En France, la croissance du nombre de start-up a aussi été exponentielle ces dernières années. Les plus connues sont Vente-privée, BlaBlacar ou encore Criteo. Parmi les structures de plus petite taille, nous pouvons prendre l’exemple de Leetchi, qui est spécialisée dans l’économie collaborative dont notamment les cagnottes d’argent en ligne. Cette start-up, créée en 2009, est devenue le leader européen dans son domaine et ne compte à ce jour qu’une cinquantaine d’employés. Nous reviendrons sur cet exemple un peu plus tard.
Du côté de la Belgique, les start-ups ont souvent une taille encore assez modeste. Le marché belge étant assez restreint, elles doivent souvent s’exporter pour pouvoir se développer. Les principaux exemples sont Real Impact Analysis, une start-up spécialisée dans les « big data », SportyMe, un réseau social destiné au monde du sport. Ces sociétés ont presque toutes su garder ce qui faisait leur particularité de leurs débuts, c’est-à-dire une approche nouvelle, actuelle et innovante et cela avec des employés souvent jeunes. Comme dans toute entreprise, il faut forcément des gens qui travaillent et des chefs qui vont s’assurer du bon fonctionnement de celle-ci. Le modèle classique a traditionnellement et pendant longtemps  privilégié les hommes à la tête des entreprises. Ce modèle a connu une brèche très importante ces dernières décennies avec une émancipation de la femme désormais très grande. Si les femmes ont été longtemps écartées du monde financier, l’arrivée des start-up représente une aubaine pour elles. D’ailleurs, une des start-ups déjà citée ci-dessus, Leetchi, a été fondée par une femme et comporte une proportion importante de femmes dans tous ses départements. La petite start-up compte, en effet, plus d’un tiers de femmes et s’est fortement internationalisée au sein de son personnel. Pour en revenir à la Belgique, un chiffre interpellant, donné dans le cadre de l’European Startup Monitor, une étude européenne qui a examiné à la loupe des milliers de start-up du Vieux continent, vient confirmer le bilan mitigé de la Belgique sur le sujet de l’égalité entre les deux sexes. En effet, en Belgique, moins de 14% des créateurs de start-up sont des femmes. Ce chiffre est cependant proche de la moyenne européenne. Seuls des pays comme la Suède, la France ou le Royaume-Uni parviennent à dépasser les 20%. Si l’on compare avec le modèle traditionnel d’entreprise, les chiffres sont très proches. En Belgique, 17% des PDG sont des femmes et 23% des sièges au sein des Conseils d’administration sont occupés par des femmes.

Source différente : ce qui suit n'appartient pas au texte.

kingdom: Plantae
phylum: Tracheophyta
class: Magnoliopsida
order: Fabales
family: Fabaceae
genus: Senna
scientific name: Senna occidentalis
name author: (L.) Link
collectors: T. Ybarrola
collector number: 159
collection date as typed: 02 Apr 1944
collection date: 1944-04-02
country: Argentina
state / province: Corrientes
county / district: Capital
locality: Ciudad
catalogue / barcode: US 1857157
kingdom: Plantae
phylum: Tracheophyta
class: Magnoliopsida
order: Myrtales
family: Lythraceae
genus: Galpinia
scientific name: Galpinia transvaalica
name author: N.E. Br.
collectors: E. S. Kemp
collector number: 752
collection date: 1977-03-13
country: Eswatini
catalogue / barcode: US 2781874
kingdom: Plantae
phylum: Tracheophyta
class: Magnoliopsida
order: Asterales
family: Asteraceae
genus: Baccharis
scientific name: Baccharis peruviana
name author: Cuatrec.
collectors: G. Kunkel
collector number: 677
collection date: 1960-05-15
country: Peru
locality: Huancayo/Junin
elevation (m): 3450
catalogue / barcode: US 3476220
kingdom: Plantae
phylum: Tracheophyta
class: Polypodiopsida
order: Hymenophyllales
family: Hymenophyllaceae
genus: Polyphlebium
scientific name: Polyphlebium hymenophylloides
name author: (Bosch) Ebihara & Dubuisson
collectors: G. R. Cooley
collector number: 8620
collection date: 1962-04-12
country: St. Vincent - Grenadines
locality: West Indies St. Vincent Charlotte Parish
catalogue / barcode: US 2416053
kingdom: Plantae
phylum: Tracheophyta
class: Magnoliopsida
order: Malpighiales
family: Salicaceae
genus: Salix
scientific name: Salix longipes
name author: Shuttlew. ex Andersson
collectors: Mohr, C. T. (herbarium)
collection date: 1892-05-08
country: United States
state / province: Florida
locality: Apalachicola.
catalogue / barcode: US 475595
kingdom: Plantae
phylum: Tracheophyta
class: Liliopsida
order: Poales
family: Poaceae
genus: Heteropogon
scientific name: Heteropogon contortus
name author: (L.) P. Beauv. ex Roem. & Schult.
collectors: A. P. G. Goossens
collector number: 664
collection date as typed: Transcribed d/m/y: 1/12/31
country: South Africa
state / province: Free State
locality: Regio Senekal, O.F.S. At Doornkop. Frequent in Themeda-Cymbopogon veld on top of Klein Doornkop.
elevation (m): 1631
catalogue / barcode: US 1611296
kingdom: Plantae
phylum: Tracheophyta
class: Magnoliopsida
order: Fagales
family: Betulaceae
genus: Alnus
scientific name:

En conclusion, nous sommes sur la bonne voie en ce qui concerne l’évolution du nombre de femmes organisant les activités des start-up. Ce nombre oscille entre 30 et 40% au sein de notre pays. Toutefois, même si les choses vont en s’améliorant, force est de constater que nous sommes tout de même encore relativement loin d’une véritable égalité entre les femmes et les hommes. Une fois de plus, le constat est sans appel : ce sont en premier lieu les mentalités qui doivent changer, la position de la femme dans la société, et ce dès le plus jeune âge, doit continuer à évoluer. Ce n’est qu’en considérant le genre féminin comme égal à l’homme que l’esprit d’entreprise s’insufflera naturellement chez la femme et que nous connaitrons enfin une envie entrepreneurial aussi élevée chez la femme que chez l’homme et ce pour le grand bien de notre société.